We are sad to report that Jean “Jeanie” Turner Trueblood passed away peacefully on Monday, November 28, 2016 at the age of 97.
Jeanie was an active member of the UCLA community for decades. She was married to UCLA chemistry professor Dr. Kenneth Nyitray Trueblood (right) until his death in 1998. Ken was a leading scientist and teacher at UCLA for whom the Kenneth Trueblood lecture hall is named. The Kenneth N. Trueblood Fellowships in Structural Science were established in 1998 in his honor and an undergraduate fellowship was recently established by a former student in recognition of the gifted teacher and mentor that he was. Jeanie supported Ken enthusiastically on several sabbatical leaves in Switzerland. He worked with Prof. Jack D. Dunitz at the ETH in Zurich and she volunteered at a hospital nearby.
Jeanie was born in Brooklyn, NY in 1919, the daughter of Bertha Chapman Turner and Frank D. Turner, and grew up in Sleepy Hollow, New York. She graduated from Rollins College in 1941 and she went on to receive a master’s degree in social work from the Columbia University School of Social Work. (It was at Rollins College that Jeanie met her first husband, Dr. Donald Cram, who went on to become a UCLA chemistry professor and win a Nobel Prize.)
Jeanie was an active member of the UCLA Faculty Women’s Club. She worked and volunteered for Planned Parenthood and supported many other feminist, environmental and anti-war causes.
Every summer Jeanie and Ken migrated to their camp in Belgrade Lakes, Maine where they supported conservation and community development.
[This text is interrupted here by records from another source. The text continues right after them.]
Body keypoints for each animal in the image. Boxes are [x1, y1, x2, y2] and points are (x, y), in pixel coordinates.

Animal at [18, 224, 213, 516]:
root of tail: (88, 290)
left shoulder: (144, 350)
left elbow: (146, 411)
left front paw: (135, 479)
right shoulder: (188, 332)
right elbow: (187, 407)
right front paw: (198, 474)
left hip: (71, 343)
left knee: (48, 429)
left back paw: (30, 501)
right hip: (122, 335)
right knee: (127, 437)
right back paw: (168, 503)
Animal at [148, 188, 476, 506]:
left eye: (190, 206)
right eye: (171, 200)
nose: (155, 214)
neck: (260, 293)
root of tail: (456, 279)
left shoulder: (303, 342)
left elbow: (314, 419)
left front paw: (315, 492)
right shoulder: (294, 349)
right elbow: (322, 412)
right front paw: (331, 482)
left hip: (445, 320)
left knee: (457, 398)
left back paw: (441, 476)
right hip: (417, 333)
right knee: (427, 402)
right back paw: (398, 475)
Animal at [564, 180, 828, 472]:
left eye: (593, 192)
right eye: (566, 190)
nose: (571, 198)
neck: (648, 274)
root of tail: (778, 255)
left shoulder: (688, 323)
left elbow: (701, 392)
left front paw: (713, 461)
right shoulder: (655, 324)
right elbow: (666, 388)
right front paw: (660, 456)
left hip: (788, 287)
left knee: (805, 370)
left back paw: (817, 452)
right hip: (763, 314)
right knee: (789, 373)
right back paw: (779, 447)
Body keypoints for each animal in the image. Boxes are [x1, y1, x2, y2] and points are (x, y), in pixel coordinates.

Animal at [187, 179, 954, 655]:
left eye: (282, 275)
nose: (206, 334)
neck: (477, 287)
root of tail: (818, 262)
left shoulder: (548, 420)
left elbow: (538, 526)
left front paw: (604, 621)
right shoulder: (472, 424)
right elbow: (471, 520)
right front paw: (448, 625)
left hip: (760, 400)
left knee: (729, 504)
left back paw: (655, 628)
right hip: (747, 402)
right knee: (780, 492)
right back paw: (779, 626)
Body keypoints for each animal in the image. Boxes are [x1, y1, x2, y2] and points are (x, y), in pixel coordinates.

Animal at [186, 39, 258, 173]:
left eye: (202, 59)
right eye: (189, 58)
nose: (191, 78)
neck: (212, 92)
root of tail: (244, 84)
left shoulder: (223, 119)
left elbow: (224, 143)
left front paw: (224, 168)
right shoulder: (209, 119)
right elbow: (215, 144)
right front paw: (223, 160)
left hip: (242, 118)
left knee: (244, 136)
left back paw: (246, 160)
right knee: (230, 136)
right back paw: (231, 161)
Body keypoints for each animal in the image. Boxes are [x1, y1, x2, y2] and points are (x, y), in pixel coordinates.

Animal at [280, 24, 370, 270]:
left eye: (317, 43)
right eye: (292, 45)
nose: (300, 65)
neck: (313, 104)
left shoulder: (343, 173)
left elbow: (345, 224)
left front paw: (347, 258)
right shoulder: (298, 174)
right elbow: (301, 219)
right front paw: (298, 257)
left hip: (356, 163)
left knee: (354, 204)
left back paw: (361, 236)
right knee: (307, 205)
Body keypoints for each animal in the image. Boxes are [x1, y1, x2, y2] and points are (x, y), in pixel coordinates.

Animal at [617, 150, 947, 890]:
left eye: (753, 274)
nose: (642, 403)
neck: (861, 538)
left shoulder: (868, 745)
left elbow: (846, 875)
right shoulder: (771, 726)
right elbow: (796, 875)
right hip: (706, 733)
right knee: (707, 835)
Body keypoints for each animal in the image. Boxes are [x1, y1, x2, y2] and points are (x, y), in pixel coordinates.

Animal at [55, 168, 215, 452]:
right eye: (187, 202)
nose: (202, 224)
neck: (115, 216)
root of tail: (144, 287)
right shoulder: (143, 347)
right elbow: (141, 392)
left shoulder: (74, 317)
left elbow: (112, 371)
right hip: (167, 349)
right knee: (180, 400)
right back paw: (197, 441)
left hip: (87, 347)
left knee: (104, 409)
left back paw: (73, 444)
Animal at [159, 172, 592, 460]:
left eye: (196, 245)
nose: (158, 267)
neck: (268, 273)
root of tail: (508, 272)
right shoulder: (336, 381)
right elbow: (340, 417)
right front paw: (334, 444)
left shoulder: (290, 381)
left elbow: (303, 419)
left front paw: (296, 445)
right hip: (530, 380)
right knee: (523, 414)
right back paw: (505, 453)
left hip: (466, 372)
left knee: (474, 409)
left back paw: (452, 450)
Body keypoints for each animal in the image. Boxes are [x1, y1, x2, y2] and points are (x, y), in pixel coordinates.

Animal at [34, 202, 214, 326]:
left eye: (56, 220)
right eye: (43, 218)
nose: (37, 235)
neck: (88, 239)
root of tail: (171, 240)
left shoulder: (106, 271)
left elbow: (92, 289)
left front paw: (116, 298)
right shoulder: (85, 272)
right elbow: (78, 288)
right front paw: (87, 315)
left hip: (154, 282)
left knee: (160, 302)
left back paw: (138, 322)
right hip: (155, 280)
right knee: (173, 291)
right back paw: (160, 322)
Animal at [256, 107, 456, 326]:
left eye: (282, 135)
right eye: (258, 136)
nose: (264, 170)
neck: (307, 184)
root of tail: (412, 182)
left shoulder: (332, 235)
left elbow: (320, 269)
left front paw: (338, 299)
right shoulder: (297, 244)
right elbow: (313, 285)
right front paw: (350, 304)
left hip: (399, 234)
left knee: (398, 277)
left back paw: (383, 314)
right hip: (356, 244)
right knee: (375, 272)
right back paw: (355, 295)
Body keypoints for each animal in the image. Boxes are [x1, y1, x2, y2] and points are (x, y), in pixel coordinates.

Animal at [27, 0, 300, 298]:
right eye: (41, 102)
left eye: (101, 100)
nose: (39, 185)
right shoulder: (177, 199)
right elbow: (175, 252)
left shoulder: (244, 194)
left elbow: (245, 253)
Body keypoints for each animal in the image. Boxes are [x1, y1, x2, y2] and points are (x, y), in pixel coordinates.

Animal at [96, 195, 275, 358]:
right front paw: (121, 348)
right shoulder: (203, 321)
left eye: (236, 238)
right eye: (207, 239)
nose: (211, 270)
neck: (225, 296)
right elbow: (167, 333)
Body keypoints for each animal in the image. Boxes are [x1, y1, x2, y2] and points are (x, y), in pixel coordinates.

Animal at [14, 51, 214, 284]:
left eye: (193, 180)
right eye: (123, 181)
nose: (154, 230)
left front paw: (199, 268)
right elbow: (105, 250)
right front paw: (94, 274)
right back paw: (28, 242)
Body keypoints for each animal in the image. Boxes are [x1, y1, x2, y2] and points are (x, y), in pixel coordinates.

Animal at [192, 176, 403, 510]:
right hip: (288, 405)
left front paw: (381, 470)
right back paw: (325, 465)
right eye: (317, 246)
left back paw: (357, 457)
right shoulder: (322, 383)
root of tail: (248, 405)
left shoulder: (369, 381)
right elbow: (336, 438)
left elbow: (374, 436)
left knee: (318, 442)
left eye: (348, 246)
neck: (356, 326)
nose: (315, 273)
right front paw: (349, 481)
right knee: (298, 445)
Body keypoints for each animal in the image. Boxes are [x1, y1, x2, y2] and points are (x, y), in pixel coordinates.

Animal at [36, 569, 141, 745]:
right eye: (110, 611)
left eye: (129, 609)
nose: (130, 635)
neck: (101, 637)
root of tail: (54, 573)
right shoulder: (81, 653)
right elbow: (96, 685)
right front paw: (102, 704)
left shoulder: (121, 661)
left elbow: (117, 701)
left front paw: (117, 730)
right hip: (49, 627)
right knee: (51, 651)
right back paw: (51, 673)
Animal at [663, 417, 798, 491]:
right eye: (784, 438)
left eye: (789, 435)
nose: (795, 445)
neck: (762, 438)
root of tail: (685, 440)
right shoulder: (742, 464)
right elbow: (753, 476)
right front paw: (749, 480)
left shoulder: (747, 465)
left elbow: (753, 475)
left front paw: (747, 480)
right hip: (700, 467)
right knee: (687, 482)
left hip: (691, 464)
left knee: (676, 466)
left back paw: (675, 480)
Jeanie continued to visit Maine each summer until recently.
“I had some wonderful conversations with Jeanie, she was a real supporter of women scientists,” said Dr. Janette Kropat, Operations Manager for the UCLA Department of Chemistry and Biochemistry, who watched Jeanie’s Los Angeles home when she visited Maine, “she will be missed”.
Jean is survived by her nieces Diane Russell of Washington DC, Susanne Watson of Asheville, NC, Jeannie Russell of New York, NY and grandnieces Emma Russell-Grad, Tess Russell-Grad and Eva Russell Yuma. Jean did not want a funeral or flowers but her nieces think she would approve of a donation to Planned Parenthood.